Ottisknovelas originales
¡MÍMAME AL CIEN POR CIEN!

Capítulo 33. Proyecto Galaxy

En el espejo había un rostro ajeno.

Los sirvientes llamaban a Xinghe joven señora de la familia Ye y se dirigían a ella por el nombre de Xia Meng. Lo más fácil era concluir que un alma había pasado a otro cuerpo. Xinghe aplazó el misticismo hasta agotar las explicaciones científicas. Primero tenía que averiguar dónde estaba, quién era la verdadera Xia Meng y quién era el más peligroso de aquella casa.
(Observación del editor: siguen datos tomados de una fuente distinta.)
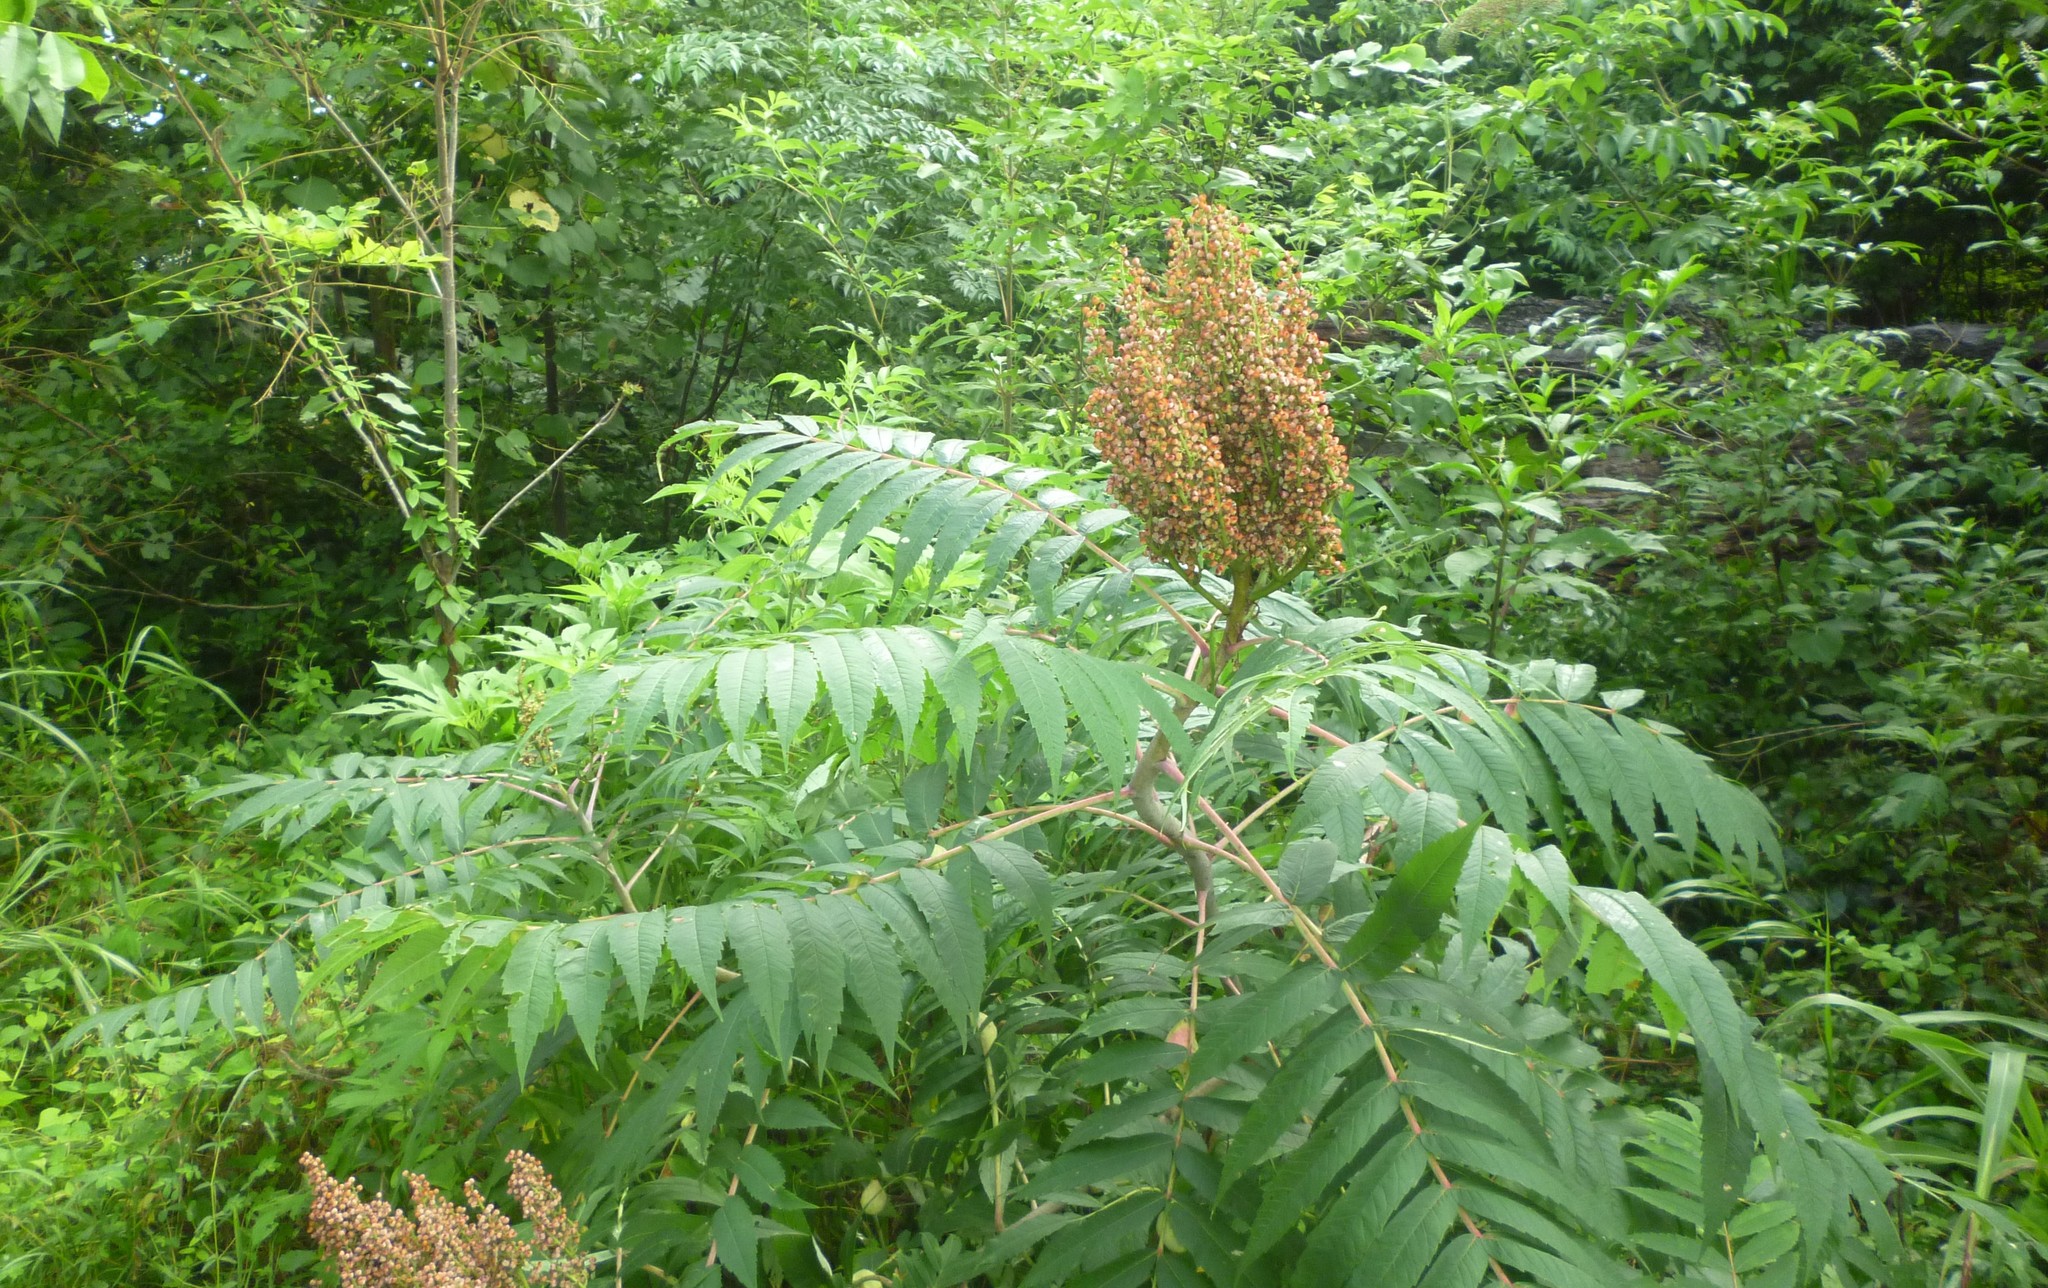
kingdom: Plantae
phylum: Tracheophyta
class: Magnoliopsida
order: Sapindales
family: Anacardiaceae
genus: Rhus
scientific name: Rhus glabra
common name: Scarlet sumac
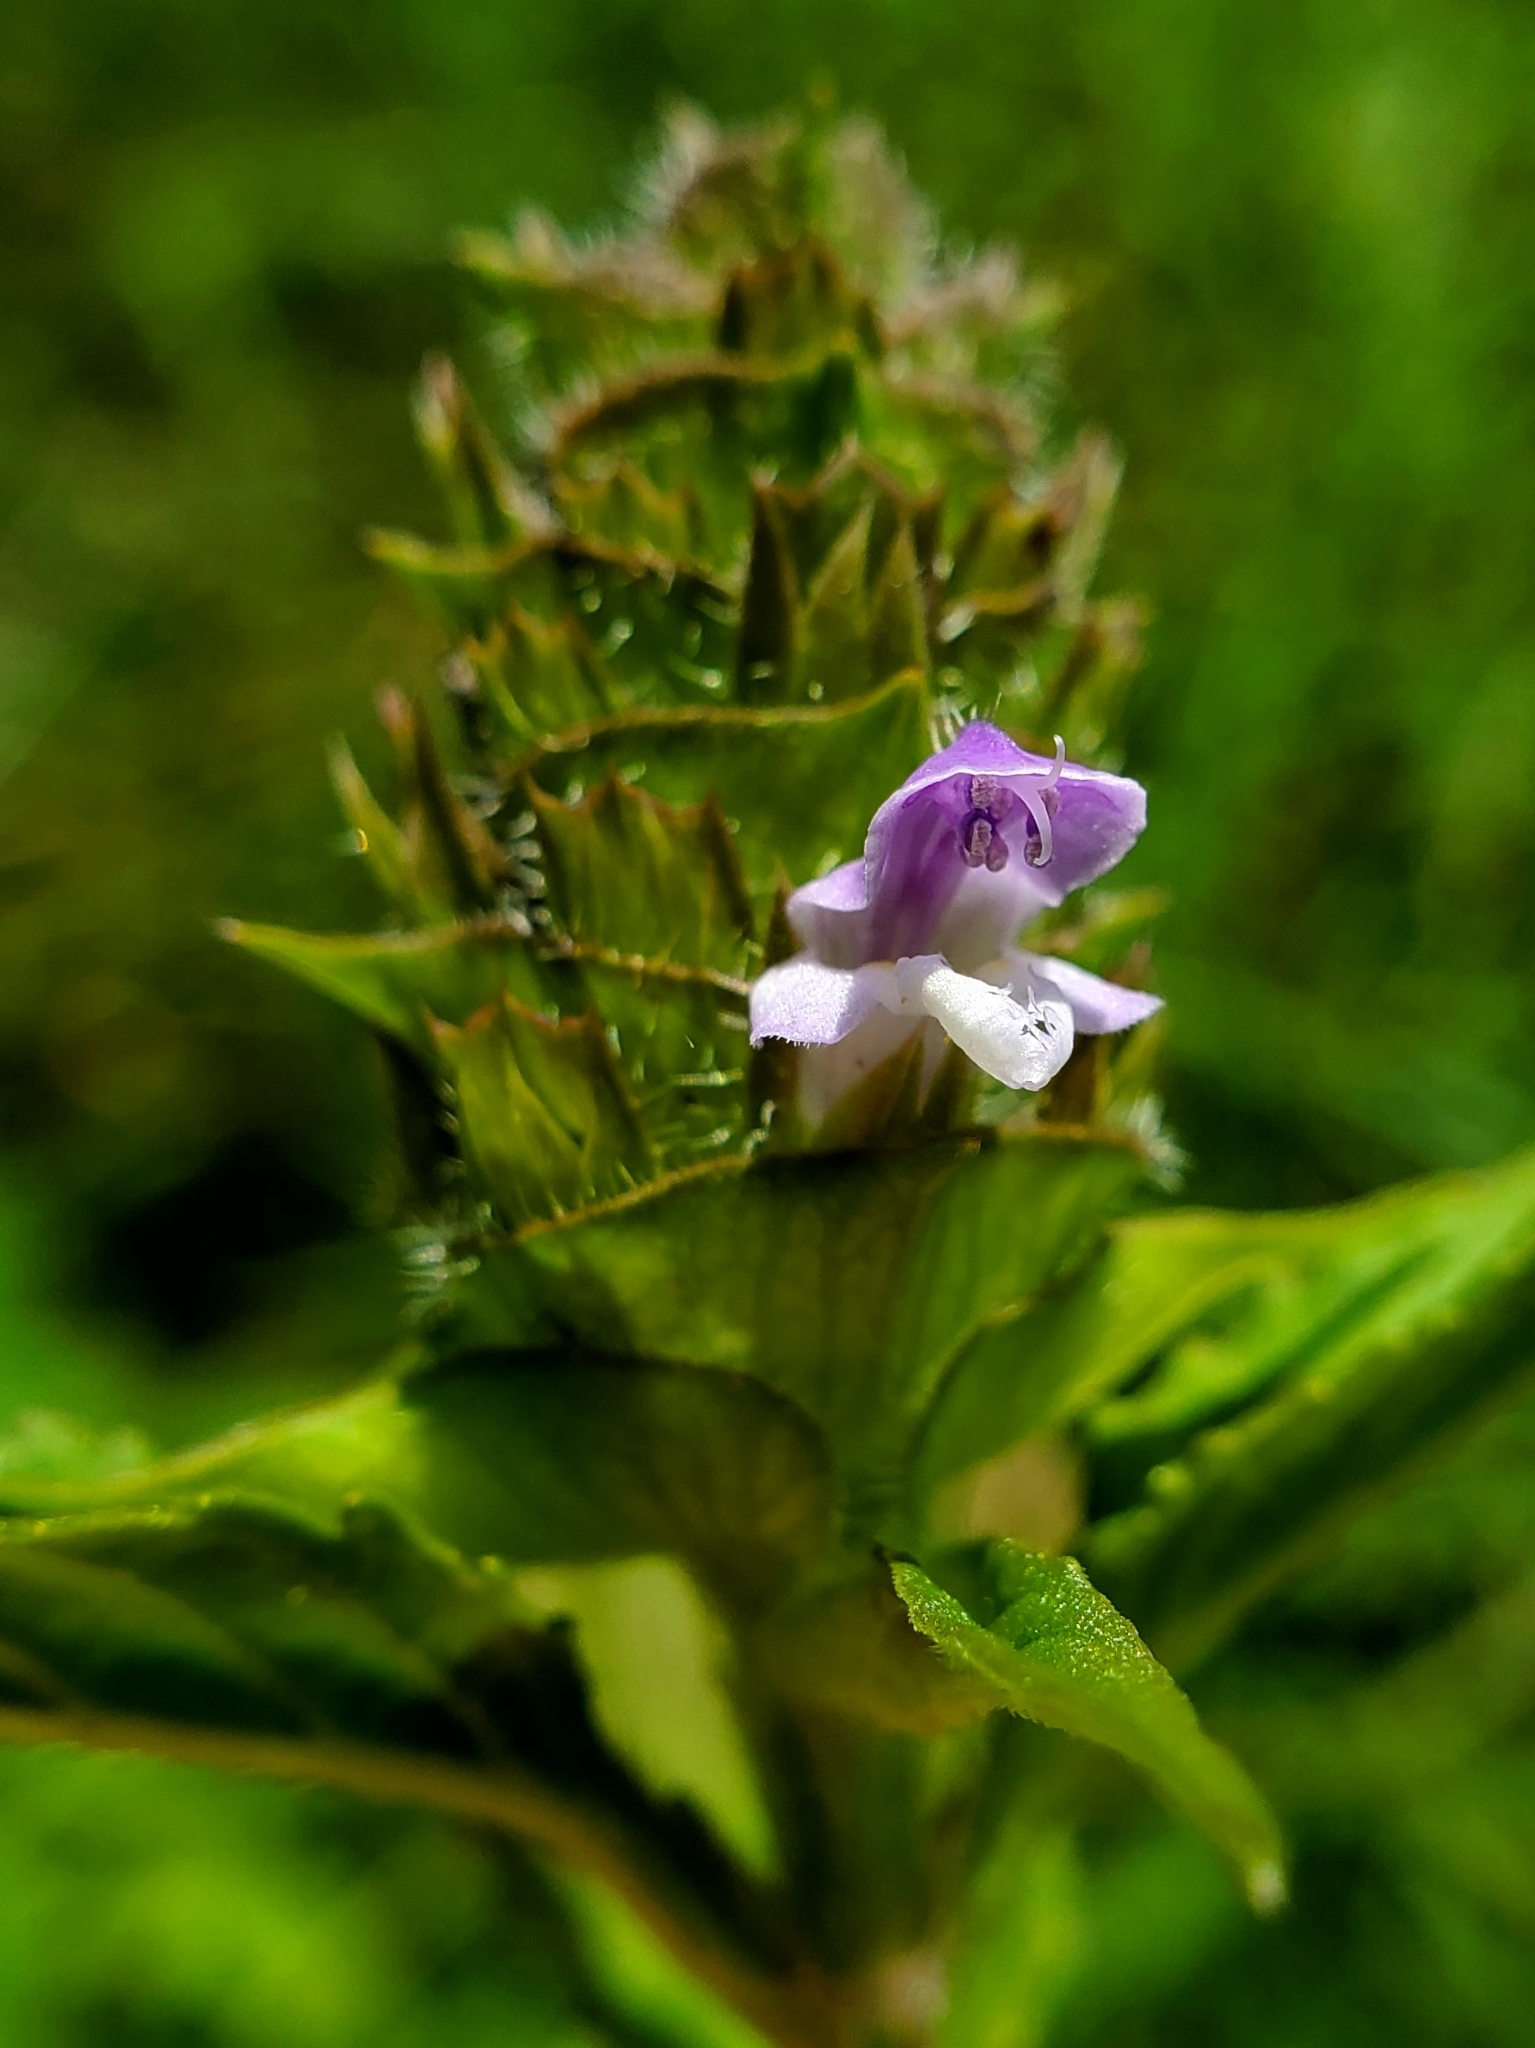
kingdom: Plantae
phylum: Tracheophyta
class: Magnoliopsida
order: Lamiales
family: Lamiaceae
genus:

En la casa de los Ye, Xia Meng llevaba años soportando humillaciones. Su marido, Ye Shen, exigía que le entregara lo que su padre le había dejado. Su suegra y la hermana de su marido la trataban como a una criada, y el servicio la amenazaba con inyecciones y castigos por desobedecer. Todos se habían acostumbrado a una dueña aterrorizada y no advirtieron enseguida el cambio. Xinghe tenía que fingir debilidad, pero no podía volver a ser sumisa: entonces la encerrarían, la atiborrarían de sedantes y la dejarían incomunicada.

Xinghe reunió información sobre la vida de Xia Meng: la rutina de la casa, los nombres de los sirvientes, la posición de la empresa Ye y el motivo de la obsesión de Ye Shen con la herencia de su mujer. Cuando consiguió llegar al ordenador, hackeó el sistema de la empresa y encontró documentos con los que podía hacer entrar en razón a su marido. El rostro ajeno estorbaba; los secretos ajenos de la familia ayudaban de forma inesperada. El mundo conservaba el equilibrio con los medios que tenía a su alcance.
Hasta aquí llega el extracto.